Unreasonable Point

Puzzle of My Heart
Please Subscribe to read the full chapter

April 2011

Bunyi pluit panjang setelah empat quarter menandakan pertandingan telah usai. Suara decit sepatu yang bergesekan dengan lantai berlapis kayu berwarna cokelat kini telah berhenti. Decitan itu berganti dengan suara riuh penonton yang jumlahnya bisa dihitung dengan jari. Mereka sedikit namun memberi dukungan yang sangat maksimal. Kebanyakan dari mereka adalah teman maupun sahabat yang meluangkan waktu senggangnya demi menonton tim kesayangan mereka bertanding, meskipun hanya pertandingan persahabatan menjelang kompetisi musim panas yang akan diselenggarakan beberapa minggu lagi.

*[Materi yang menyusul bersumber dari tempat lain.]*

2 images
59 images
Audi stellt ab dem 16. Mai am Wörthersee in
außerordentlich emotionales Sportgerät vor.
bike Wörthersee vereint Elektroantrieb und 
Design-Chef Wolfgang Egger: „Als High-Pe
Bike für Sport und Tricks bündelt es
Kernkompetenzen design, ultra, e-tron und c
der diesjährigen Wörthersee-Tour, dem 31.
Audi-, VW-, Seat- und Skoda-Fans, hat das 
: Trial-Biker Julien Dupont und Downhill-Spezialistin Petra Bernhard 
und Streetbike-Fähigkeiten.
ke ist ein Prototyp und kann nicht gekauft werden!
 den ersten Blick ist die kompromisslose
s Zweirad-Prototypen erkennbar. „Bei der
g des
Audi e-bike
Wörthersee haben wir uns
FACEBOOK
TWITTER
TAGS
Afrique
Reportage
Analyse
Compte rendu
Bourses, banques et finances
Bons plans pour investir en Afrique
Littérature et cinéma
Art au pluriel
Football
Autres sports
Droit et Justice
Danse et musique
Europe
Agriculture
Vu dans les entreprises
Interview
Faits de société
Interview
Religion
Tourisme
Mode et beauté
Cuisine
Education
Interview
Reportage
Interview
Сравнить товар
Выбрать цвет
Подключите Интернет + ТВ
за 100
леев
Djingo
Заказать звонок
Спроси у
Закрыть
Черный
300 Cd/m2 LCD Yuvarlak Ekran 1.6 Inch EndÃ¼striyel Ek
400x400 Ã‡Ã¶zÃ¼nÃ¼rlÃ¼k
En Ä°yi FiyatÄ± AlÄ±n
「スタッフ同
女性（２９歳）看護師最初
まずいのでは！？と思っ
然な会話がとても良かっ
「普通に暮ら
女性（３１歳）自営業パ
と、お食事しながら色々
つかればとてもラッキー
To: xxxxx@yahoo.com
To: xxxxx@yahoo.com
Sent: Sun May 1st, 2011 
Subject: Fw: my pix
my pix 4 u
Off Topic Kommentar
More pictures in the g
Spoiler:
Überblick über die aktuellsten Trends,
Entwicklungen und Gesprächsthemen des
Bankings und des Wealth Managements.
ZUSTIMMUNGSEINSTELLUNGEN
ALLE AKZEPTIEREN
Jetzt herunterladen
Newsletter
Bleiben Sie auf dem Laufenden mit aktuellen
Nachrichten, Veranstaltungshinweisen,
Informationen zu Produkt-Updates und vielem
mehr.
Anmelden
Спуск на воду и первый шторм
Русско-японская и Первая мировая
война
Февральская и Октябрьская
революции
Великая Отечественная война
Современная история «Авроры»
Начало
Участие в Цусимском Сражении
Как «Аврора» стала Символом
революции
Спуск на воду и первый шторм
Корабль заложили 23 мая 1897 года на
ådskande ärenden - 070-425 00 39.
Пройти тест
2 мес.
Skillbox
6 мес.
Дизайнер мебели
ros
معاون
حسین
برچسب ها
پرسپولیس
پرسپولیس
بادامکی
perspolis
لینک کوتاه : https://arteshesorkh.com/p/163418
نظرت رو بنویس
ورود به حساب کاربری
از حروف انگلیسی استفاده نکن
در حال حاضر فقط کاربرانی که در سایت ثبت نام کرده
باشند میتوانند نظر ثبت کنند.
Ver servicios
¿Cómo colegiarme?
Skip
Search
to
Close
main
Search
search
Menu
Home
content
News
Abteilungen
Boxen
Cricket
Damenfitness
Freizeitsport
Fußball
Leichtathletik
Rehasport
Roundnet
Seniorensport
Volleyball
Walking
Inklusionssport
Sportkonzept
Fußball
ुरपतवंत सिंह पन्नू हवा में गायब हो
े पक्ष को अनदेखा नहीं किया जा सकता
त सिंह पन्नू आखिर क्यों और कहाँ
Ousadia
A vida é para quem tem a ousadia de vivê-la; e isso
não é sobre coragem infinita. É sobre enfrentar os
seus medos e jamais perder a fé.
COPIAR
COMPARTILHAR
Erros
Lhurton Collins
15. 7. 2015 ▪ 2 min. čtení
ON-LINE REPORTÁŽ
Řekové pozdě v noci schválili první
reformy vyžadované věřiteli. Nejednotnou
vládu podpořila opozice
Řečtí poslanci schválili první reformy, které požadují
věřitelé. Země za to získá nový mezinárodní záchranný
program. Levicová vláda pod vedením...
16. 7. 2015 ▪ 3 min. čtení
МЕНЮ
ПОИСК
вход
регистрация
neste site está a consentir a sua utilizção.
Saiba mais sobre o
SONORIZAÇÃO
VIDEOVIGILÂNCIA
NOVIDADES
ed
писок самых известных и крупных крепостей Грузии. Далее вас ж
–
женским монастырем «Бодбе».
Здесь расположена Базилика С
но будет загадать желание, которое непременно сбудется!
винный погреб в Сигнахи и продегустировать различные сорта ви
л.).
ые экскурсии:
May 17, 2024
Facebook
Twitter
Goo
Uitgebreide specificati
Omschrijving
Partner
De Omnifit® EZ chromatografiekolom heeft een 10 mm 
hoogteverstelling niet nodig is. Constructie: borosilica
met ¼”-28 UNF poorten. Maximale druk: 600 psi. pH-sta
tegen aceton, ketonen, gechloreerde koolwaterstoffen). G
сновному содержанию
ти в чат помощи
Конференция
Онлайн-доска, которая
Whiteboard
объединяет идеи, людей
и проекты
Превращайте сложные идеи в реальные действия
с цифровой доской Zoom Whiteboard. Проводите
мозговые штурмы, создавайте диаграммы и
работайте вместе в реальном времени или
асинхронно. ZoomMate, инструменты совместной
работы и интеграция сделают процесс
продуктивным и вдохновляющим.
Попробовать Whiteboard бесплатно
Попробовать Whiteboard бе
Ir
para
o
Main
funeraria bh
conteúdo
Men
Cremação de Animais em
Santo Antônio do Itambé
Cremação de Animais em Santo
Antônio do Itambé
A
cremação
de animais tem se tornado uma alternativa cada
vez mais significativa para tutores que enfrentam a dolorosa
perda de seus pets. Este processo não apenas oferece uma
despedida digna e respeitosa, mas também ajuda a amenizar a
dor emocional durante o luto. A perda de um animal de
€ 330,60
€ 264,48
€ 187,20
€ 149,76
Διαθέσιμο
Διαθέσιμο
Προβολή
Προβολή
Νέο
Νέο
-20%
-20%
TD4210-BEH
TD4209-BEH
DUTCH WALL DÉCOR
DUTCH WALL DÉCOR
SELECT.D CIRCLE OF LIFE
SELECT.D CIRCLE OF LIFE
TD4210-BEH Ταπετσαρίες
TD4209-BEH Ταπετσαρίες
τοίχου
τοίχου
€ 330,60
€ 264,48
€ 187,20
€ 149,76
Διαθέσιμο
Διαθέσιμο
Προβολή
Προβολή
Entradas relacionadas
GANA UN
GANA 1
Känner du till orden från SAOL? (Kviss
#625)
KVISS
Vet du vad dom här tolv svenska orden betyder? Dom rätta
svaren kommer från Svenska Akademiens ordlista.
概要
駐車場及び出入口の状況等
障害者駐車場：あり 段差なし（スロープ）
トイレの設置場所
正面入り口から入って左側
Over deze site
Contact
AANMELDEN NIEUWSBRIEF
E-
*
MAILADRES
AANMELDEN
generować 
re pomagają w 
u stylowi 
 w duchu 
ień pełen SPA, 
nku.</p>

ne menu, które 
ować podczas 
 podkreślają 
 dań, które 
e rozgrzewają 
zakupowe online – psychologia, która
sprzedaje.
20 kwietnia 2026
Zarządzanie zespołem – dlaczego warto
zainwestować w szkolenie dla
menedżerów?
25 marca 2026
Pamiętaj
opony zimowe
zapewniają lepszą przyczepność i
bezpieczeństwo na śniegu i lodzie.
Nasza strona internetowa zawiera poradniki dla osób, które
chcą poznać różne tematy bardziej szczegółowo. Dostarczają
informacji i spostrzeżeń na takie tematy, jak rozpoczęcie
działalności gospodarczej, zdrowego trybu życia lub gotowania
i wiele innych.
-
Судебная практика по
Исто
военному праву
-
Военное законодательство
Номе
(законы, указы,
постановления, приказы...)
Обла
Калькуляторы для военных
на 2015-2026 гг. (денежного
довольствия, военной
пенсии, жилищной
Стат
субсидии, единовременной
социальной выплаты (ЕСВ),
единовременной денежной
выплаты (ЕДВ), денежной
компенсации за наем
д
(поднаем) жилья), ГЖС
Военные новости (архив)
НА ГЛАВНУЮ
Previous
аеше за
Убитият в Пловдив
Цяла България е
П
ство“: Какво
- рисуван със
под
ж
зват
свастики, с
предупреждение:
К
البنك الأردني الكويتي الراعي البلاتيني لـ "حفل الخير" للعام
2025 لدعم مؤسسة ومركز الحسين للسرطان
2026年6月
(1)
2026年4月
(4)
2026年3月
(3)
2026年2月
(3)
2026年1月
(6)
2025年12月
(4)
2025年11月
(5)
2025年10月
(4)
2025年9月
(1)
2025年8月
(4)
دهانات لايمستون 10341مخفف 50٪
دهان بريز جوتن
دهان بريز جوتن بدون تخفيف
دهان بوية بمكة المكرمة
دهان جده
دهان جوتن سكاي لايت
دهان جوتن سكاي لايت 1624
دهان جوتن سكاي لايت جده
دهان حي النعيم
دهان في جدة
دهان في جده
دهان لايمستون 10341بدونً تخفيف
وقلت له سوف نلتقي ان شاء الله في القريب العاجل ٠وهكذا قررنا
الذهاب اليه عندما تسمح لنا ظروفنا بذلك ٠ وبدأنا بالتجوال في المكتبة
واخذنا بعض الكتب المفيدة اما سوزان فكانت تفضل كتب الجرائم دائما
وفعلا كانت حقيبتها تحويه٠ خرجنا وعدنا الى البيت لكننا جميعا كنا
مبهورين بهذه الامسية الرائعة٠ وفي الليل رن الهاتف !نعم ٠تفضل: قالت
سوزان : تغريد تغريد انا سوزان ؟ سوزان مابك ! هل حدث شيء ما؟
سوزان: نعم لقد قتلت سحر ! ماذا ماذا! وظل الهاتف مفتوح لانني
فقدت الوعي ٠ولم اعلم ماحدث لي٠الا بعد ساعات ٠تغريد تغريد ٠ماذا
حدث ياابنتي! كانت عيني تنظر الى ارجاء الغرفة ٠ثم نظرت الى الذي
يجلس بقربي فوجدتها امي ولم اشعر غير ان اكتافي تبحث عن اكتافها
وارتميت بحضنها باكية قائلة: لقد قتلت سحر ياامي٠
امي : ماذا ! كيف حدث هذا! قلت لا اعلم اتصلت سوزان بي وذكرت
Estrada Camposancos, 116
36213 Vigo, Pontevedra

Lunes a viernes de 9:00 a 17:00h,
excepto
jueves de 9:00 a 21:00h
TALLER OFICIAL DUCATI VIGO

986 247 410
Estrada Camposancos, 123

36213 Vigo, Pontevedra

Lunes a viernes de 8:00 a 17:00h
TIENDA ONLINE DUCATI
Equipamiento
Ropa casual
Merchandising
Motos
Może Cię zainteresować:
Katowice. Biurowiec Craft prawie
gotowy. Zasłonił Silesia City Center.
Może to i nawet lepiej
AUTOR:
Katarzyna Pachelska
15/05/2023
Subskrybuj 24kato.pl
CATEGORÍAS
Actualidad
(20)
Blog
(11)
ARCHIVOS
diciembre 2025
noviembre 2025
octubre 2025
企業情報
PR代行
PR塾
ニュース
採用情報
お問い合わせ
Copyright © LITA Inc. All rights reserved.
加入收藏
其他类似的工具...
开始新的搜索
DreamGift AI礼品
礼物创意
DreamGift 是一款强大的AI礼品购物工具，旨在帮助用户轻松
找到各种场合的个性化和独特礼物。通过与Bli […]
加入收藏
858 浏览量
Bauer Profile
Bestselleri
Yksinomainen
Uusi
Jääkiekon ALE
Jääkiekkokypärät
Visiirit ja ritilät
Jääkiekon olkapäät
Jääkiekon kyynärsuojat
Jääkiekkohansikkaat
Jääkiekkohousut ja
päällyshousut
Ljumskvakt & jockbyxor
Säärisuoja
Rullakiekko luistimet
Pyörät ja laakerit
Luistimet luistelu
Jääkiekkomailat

Keringat mengucur deras meleleh dari pelipis, leher dan seluruh tubuh para pemain. Ucapan selamat dan pujian juga tak tertinggal bagi tim pemenang, terpusat untuk seorang gadis yang masih bediri di tengah lapangan dan melakukan high five pada seluruh pemain yang ada di sana. Gadis three point, begitulah mereka menyebutnya, adalah pemain yang perlu dijaga ketat jika telah memasuki daerah three point dan selalu menyusahkan lawan jika lengannya telah terangkat tinggi dan mulai melambungkan bola ke arah ring, gadis itu bernama Shim Nayoung.

Setelah menyalami seluruh kawan dan lawan, matanya melirik sekilas ke tribun penonton dan mendapati sahabatnya tengah berteriak ke arahnya. “Shim Nayoung! Sudah waktunya, cepatlah!” Yan Li Na, gadis berdarah Tiongkok itu mengangkat tangannya yang terlilit jam tangan sambil mengetuk-ngetuknya ke arah Nayoung dengan tangan yang lain, memberi tahu sebentar lagi waktu janjiannya akan berlangsung, tak ketinggalan lalu melambai-lambaikan tangannya dan melayangkan flying kiss pada Nayoung.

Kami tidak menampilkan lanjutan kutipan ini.